Using the great scientific expositions of Paris (1881) and Philadelphia (1884) to highlight the diverse competitive ideas of marketing this new product, Freeberg explores the costs and benefits of a technology no one was quite certain how to control. Edison’s achievement was in insisting that the technology be translated into a functioning system that could be imposed on the physical, economic and political reality of cities, industries and private homes — one capable of delivering light safely and at a reasonable rate. A well-respected cultural and social historian, Freeberg is at his best describing the economic and social aspects of what happened when illumination eventually penetrated every geographical region of America and reached every social class. He is particularly deft in discussing the crucial role played by the democratization of U.S. patent law in the eventual triumph of this innovative technology.
As a social historian, Freeberg writes enthusiastically about the implications of illumination for people’s daily life and work. Two exceptional chapters, “Work Light” and “Leisure Light,” include fascinating discussions on the creation of night work, the inevitable intensification and pace of work, the impact of electric light on child labor, and the emergence of new domestic and workplace stresses.
Freeberg’s thorough account is relieved and enlivened by many interesting line-drawings and old photographs. This reviewer was particularly pleased to note that the author considered, at least briefly, the impact of illumination and the intensity of light on non-human nature. Nocturnal routines of insects, birds and other animals were upset by illumination, often with devastating effects to their populations. Night fishing, for example, contributed to overfishing some populations and altered spawning patterns of others.

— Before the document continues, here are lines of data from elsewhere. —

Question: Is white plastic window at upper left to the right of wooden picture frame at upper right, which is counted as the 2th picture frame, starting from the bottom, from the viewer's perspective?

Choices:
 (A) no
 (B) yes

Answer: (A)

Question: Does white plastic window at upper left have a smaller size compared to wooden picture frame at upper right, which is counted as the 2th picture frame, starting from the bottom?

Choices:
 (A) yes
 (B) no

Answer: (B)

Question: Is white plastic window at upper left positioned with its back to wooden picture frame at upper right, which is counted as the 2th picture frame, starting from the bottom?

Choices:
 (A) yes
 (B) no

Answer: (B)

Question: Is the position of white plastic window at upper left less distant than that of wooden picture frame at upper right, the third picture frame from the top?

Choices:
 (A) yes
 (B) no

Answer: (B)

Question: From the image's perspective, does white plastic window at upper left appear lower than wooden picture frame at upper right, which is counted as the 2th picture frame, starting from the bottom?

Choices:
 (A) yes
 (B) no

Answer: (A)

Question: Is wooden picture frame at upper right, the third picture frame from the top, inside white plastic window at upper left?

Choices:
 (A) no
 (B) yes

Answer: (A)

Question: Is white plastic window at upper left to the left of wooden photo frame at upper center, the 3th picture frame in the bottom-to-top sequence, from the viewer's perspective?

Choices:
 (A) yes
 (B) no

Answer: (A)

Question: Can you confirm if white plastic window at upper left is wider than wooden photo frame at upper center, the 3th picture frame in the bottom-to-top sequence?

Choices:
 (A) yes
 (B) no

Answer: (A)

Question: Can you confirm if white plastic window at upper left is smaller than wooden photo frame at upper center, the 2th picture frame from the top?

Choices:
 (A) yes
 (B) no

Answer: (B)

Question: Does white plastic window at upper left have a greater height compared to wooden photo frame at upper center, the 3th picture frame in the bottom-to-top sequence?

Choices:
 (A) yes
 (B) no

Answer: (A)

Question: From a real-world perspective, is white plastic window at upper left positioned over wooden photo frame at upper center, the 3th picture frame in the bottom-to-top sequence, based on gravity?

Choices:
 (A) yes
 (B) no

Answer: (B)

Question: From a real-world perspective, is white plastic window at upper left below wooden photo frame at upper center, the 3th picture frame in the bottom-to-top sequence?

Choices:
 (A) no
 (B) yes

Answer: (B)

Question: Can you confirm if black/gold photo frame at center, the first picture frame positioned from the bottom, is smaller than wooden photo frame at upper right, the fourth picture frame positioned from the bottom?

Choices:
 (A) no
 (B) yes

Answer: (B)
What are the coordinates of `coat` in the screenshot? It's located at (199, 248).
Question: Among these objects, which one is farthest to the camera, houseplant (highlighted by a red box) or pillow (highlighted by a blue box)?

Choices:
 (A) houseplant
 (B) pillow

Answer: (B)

The author draws heavily upon Robert Friedel and Paul Israel’s 2010 Edison’s Electric Light: The Art of Invention, and Israel’s 1998 biography, Edison: A Life of Invention. Freeberg adds little to the portrait of Edison. Rather, the delight of this economic and social history is in the details of how completely electric-lighting changed American life.
Of all the implications for electricity, light and illumination that Freeberg mentions, he neglects what predictable light meant for women in the home and how deeply it upended traditional gender roles. Safe and affordable illumination revolutionized homemaking and motherhood, providing the possibility for middle class women to move outside their traditional domestic sphere, and bringing more diversity within. Freeberg remarks on how light exposed more dirt in the home and made housewives aware of germs, but did not this new awareness also lead to far more revolutionary changes for women as consumers and homemakers?
Written in an appealing style with obvious delight in the story, The Age of Edison is both fascinating and insightful. The ability to turn night into day was a singular marker on the path to modernity, fundamentally changing the way we were.
Linda Lear is a full time writer and the biographer of Rachel Carson: Witness for Nature (2009) and of Beatrix Potter: A Life in Nature (2008). She writes “Telling Lives” at authorlindalear.blogspot.com.